### Tugas yang diberikan
Ringkas tulisan tentang republikanisme di bawah ini dalam dua kalimat.

### Kutipan teks
--
Otentisitas
Republikanisme
Asep Salahudin ; Dekan Fakultas Syariah IAILM Pesantren
Suryalaya, Tasikmalaya
|
KOMPAS, 10 Juni 2015
Tentu bukanlah tanpa alasan ketika kaum pergerakan the founding
fathers menjadikan republik sebagai haluan bernegara: bukan kesultanan,
kerajaan, khilafah, imamah, dan atau daulah. Dalam republikanisme terbayangkan
"publik" sebagai daulat utama, sebagai subyek penting seharusnya
tujuan bernegara digulirkan.
"Indonesia" yang diproklamasikan Soekarno dan Hatta di
Gang Pegangsaan Timur 56, Jakarta, sudah menyatu di dalamnya tentang hasrat
membangun konfigurasi keindonesiaan yang inklusif. Di mana di dalamnya
perjuangan politik, ekonomi, dan sosial harus dilandaskan di atas semangat
kesamaan (egalitarianisme), kebersamaaan (gotong royong), dan persamaan di
depan hukum, di atas hamparan realitas bangsa multietnik dan multireligi.
Atau, dalam ungkapan Hatta, "Indonesia secara umum sebagai lapangan
terbuka di masa depan, tempat setiap
orang akan berusaha dengan segala
tenaga dan atas segala kemampuannya."
Semangat yang sama digelorakan Bung Karno dalam "Pidato Lahirnya Pancasila"
yang secara menggebu-gebu memosisikan Indonesia dengan Pancasila-nya dalam
spirit etos imperatif kegotongroyongan dan persatuan. "Negara Indonesia, bukan satu negara untuk satu orang, bukan
satu negara untuk satu golongan... tetapi negara semua untuk semua."
Ditahbiskannya bahwa Pancasila itu dapat dipadatkan menjadi tiga sila
(Sosio-Nasionalisme, Sosio-Demokrasi, dan Ketuhanan Yang Maha Esa), bahkan
bisa diringkas menjadi ekasila: Gotong Royong.
Demikian juga Syahrir menulis imaji keindonesiaan masa depan
yang gemilang dalam "Perjuangan
Kita". Si Bung Kecil ini bikin rute yang terang benderang bahwa
untuk menggapai semua itu, jalan yang harus ditempuh bukan sekadar
gelegar revolusi yang diimani tidak pernah selesai dan atau revolusi mental
yang sering berhenti sebatas retorika, mengawang-awang, dan hanya menjadi
jualan kaum demagog, melainkan "revolusi kerakjatan".
--
### Informasi yang ditampilkan
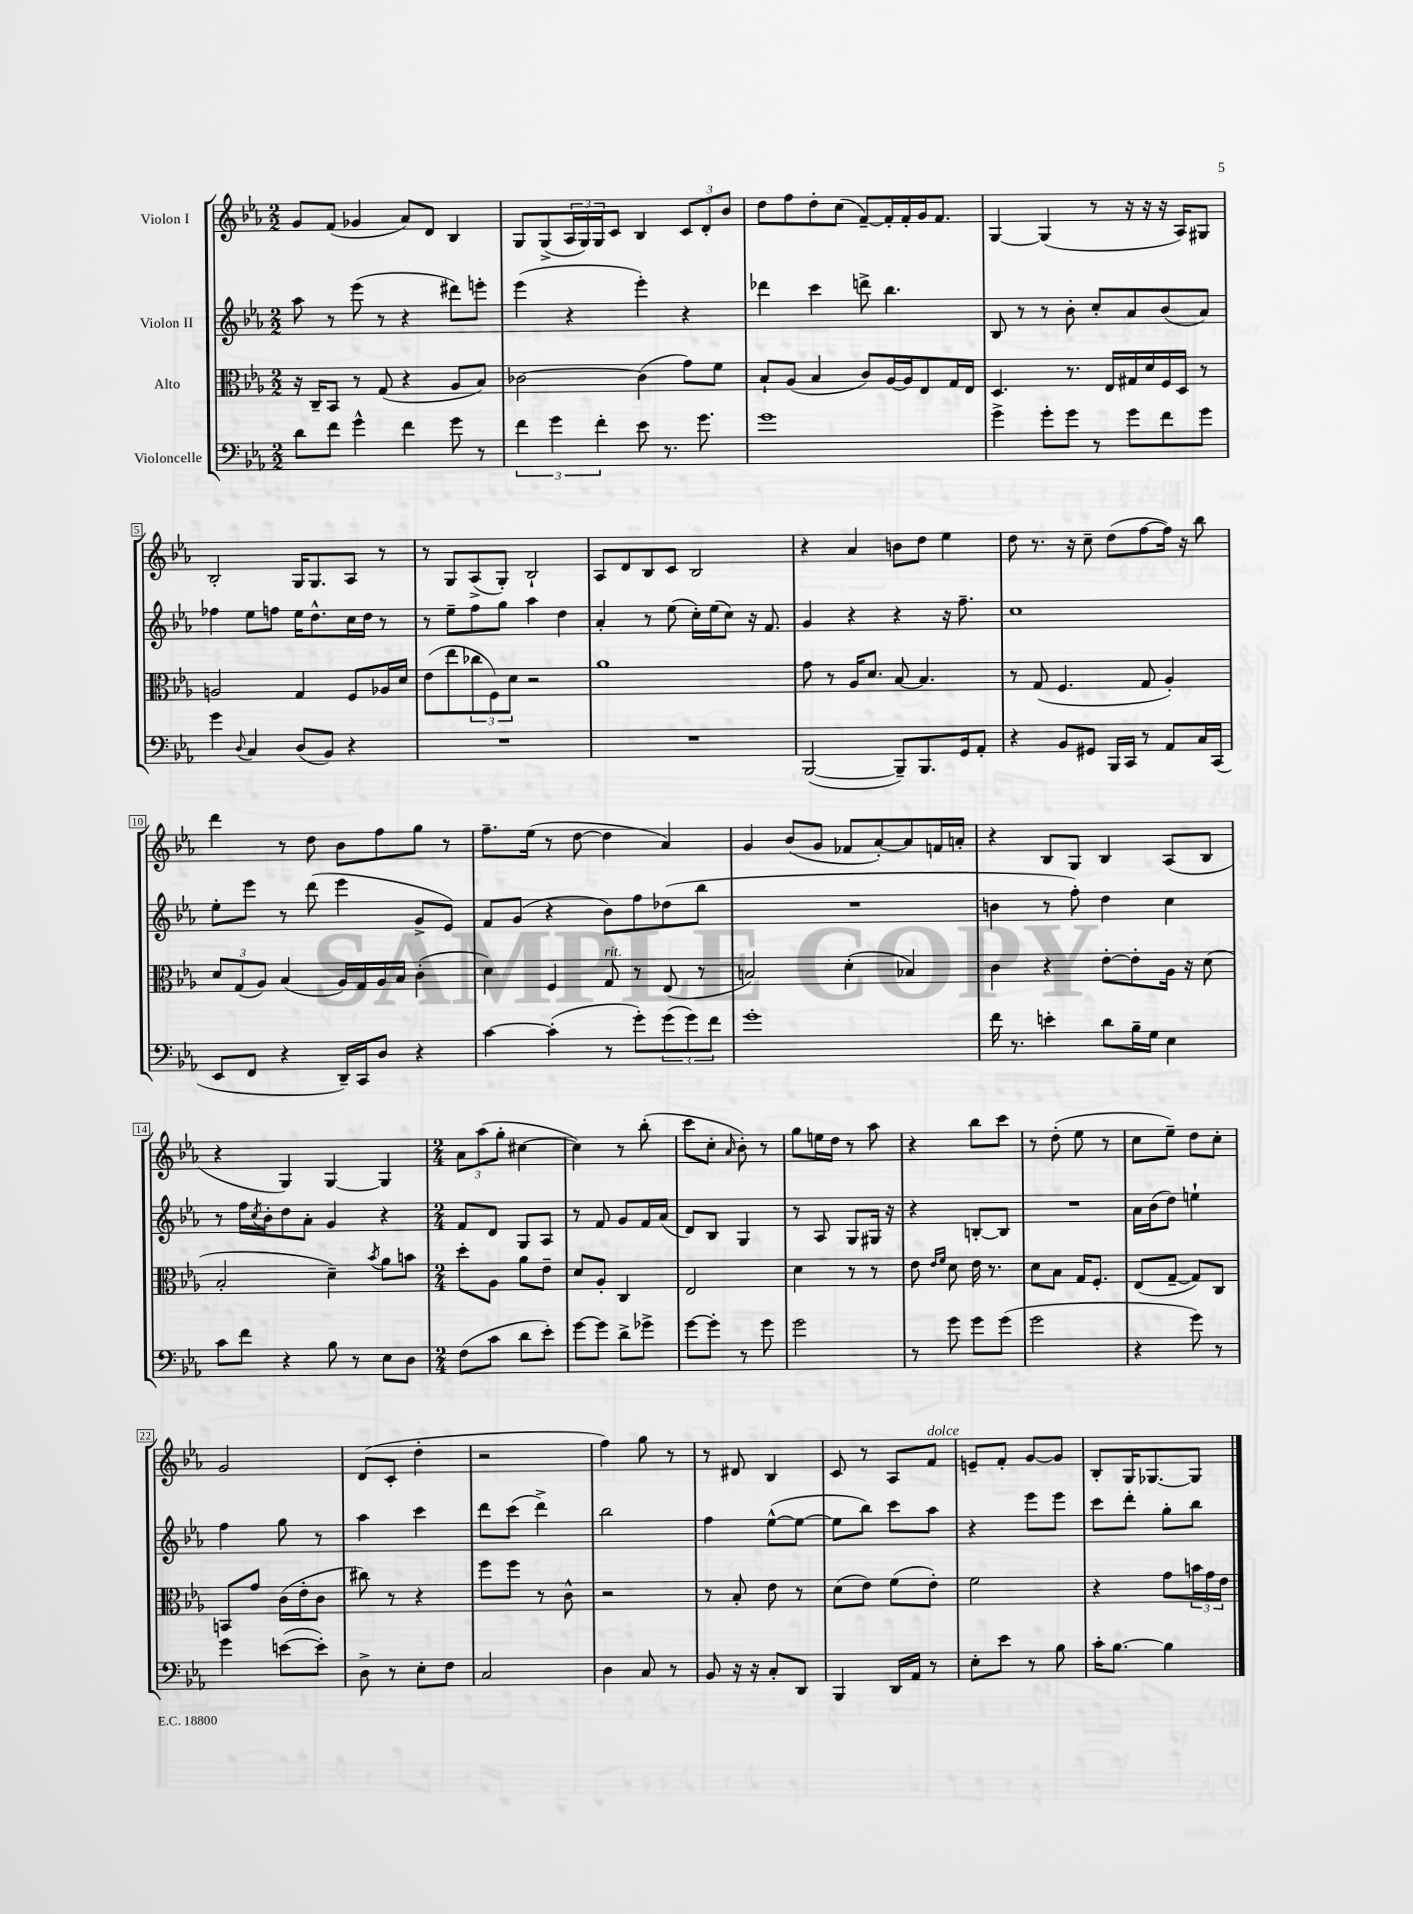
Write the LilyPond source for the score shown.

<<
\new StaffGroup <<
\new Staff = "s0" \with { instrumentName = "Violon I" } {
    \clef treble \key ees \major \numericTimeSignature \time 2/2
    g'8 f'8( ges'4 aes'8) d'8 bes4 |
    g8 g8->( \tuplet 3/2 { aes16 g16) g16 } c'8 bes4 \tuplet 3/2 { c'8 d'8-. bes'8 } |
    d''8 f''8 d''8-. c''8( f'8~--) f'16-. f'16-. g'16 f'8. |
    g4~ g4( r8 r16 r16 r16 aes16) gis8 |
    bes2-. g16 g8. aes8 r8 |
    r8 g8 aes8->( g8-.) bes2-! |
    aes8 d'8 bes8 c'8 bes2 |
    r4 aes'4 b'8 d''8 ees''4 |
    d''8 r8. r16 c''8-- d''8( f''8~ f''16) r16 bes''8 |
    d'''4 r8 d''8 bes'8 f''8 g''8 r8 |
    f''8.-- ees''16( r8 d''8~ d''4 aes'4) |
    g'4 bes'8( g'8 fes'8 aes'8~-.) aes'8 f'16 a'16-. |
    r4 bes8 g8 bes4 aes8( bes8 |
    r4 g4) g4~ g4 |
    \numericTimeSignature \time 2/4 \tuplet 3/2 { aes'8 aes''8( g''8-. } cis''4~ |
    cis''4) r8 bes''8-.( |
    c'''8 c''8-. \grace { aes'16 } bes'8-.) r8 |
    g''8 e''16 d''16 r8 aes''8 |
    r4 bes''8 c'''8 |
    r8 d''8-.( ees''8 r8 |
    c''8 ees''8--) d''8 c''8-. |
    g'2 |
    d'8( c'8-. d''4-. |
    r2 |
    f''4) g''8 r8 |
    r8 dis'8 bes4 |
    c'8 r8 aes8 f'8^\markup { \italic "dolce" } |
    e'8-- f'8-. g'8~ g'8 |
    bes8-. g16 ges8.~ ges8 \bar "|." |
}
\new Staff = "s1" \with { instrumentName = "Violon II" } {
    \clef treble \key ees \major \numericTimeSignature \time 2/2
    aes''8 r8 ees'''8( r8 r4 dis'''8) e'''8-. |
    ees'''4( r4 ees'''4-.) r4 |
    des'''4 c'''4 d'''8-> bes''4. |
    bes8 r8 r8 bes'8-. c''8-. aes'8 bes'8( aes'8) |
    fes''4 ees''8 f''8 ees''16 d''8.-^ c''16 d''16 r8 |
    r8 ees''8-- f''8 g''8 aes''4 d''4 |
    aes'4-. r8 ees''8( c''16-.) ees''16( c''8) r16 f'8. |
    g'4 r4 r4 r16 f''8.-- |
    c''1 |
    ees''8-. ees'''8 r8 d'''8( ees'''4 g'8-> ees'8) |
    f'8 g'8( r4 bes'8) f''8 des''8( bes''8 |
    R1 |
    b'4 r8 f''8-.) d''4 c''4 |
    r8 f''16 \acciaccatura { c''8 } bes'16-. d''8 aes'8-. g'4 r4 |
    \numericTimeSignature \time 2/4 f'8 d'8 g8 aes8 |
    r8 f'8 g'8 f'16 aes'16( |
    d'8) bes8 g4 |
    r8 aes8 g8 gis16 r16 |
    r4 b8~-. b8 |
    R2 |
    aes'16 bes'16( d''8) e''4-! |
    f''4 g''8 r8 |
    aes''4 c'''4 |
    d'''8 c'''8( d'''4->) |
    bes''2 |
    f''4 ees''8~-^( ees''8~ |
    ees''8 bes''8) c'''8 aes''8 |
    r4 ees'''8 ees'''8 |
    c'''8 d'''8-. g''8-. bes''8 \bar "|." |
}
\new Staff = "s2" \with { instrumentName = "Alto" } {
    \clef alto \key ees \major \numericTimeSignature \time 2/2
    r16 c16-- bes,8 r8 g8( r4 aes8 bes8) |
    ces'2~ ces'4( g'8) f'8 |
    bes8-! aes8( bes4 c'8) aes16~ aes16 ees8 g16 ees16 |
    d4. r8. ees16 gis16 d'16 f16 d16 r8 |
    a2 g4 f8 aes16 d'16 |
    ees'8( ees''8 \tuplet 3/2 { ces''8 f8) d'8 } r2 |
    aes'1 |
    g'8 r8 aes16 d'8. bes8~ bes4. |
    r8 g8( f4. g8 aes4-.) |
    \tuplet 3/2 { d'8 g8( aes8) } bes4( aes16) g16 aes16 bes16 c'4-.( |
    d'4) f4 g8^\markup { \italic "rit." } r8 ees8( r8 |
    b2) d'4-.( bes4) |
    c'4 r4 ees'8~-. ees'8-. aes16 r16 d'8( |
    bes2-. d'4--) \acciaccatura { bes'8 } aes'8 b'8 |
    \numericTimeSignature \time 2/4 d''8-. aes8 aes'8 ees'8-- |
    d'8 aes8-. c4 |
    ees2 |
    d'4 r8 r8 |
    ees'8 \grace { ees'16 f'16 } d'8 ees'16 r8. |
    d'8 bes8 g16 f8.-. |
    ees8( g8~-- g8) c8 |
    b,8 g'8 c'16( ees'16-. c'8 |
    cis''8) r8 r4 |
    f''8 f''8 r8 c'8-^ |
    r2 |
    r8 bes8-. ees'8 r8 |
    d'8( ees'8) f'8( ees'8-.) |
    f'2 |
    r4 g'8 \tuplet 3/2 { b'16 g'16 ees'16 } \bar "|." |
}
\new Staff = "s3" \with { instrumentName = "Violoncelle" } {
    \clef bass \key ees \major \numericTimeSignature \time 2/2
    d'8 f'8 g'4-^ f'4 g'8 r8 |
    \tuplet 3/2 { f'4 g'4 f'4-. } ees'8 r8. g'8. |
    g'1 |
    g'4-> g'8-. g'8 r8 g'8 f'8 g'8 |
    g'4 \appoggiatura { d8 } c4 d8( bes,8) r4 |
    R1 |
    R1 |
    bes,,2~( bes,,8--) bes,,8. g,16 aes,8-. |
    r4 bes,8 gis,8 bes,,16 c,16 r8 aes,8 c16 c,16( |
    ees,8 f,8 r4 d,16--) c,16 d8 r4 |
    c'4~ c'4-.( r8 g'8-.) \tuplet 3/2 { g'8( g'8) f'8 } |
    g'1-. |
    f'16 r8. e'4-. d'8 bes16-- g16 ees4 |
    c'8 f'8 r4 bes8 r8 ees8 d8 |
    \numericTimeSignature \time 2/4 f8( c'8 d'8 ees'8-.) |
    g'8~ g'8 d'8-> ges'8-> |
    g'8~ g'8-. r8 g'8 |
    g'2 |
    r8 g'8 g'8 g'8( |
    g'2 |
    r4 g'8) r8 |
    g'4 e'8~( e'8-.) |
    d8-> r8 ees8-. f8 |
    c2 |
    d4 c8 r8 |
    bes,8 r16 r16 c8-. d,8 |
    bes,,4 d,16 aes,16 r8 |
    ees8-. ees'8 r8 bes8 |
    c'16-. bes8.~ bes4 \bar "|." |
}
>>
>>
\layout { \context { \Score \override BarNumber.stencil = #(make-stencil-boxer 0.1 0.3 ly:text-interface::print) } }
--
### Jawaban tugas ini
Para pendiri bangsa menjadikan republik sebagai haluan bernegara, bukan kesultanan, kerajaan, khilafah, imamah, atau daulah, dan dalam republikanisme publik dibayangkan sebagai daulat utama. Semangat Indonesia yang inklusif, yang berlandaskan kesamaan, gotong royong, dan persamaan di depan hukum, tampak dalam ungkapan Hatta, dalam pidato Bung Karno yang meringkas Pancasila menjadi Gotong Royong, dan dalam tulisan Syahrir yang menunjuk "revolusi kerakjatan" sebagai jalannya.